For a more interactive experience, you can create a chat loop that maintains conversation history:

import { createAgent, createActionsFromMcpConfig } from "spinai";
import * as dotenv from "dotenv";
import { openai } from "@ai-sdk/openai";
import * as readline from "readline";
// @ts-ignore
import mcpConfig from "../mcp-config.ts";

dotenv.config();

const rl = readline.createInterface({
  input: process.stdin,
  output: process.stdout,
});

async function chat() {
  console.log("Setting up...");
  const mcpActions = await createActionsFromMcpConfig(mcpConfig);
  console.log("\n🤖 Ready!
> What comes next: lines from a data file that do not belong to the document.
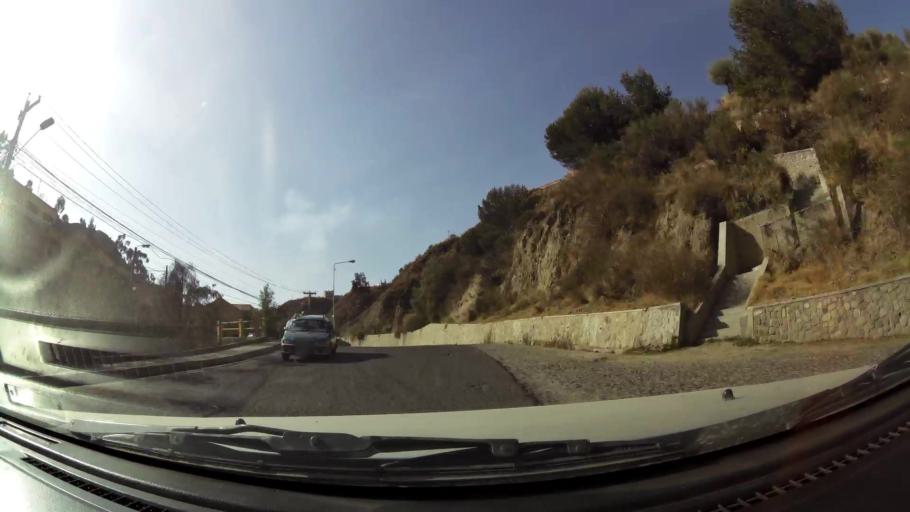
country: BO
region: La Paz
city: La Paz
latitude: -16.5290
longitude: -68.0782
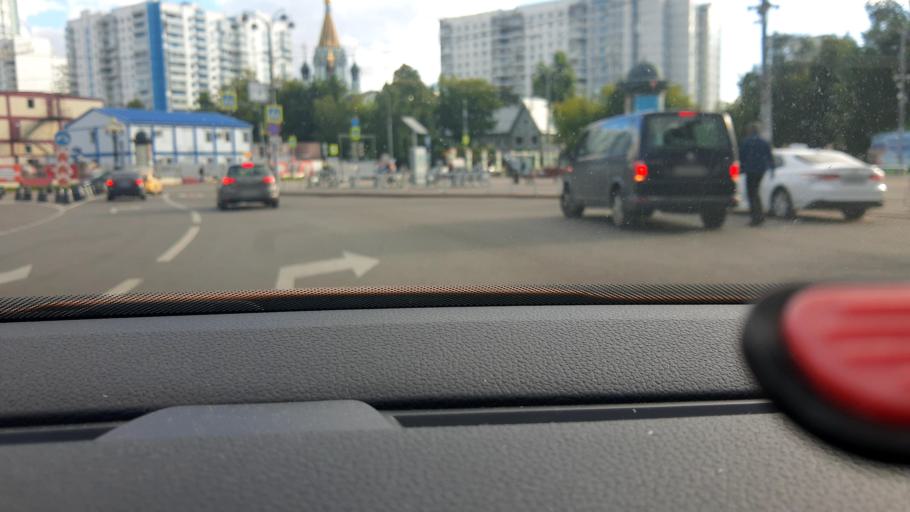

Type your message (or 'exit' to quit)\n");

  const agent = createAgent({
    instructions: `You are a GitHub assistant that can help with repository management.
    Use the available GitHub actions to help users with their requests.`,
    actions: [...mcpActions],
    model: openai("gpt-4o-mini"),
  });

  let messageHistory: any[] = [];

  function getInput() {
    rl.question("> ", async (input) => {
      if (input.toLowerCase() === "exit") {
        rl.close();
        return;
      }

      try {
        const { messages, response } = await agent({
          input,
          messages: messageHistory,
        });

        // Update message history
        messageHistory = messages;

        // Show any tool calls
        const toolCalls = messages.filter((m) => m.role === "tool");
        if (toolCalls.length > 0) {
          console.log("\nActions:");
          toolCalls.forEach((call) => {
            console.log(`${call.content[0].toolName}`);
          });
          console.log();
        }

        console.log(`Assistant: ${response}\n`);
      } catch (error) {
        console.error("\nError:", error, "\n");
      }

      getInput();
    });
  }

  getInput();
}

chat().catch(console.error);

// Handle clean exit
rl.on("close", () => {
  console.log("\nGoodbye!");
  process.exit(0);
});

This creates an interactive CLI where you can have ongoing conversations with your GitHub assistant while maintaining context.

8. Add a UI (Coming Soon!)

Want to turn your GitHub assistant into a full-fledged chat application with a beautiful UI? We’re working on making this seamless with a one-line integration. Stay tuned for updates!

In the meantime, you can build your own UI using your preferred frontend framework and connect it to either the API endpoint from step 7 or adapt the chat logic from step 8.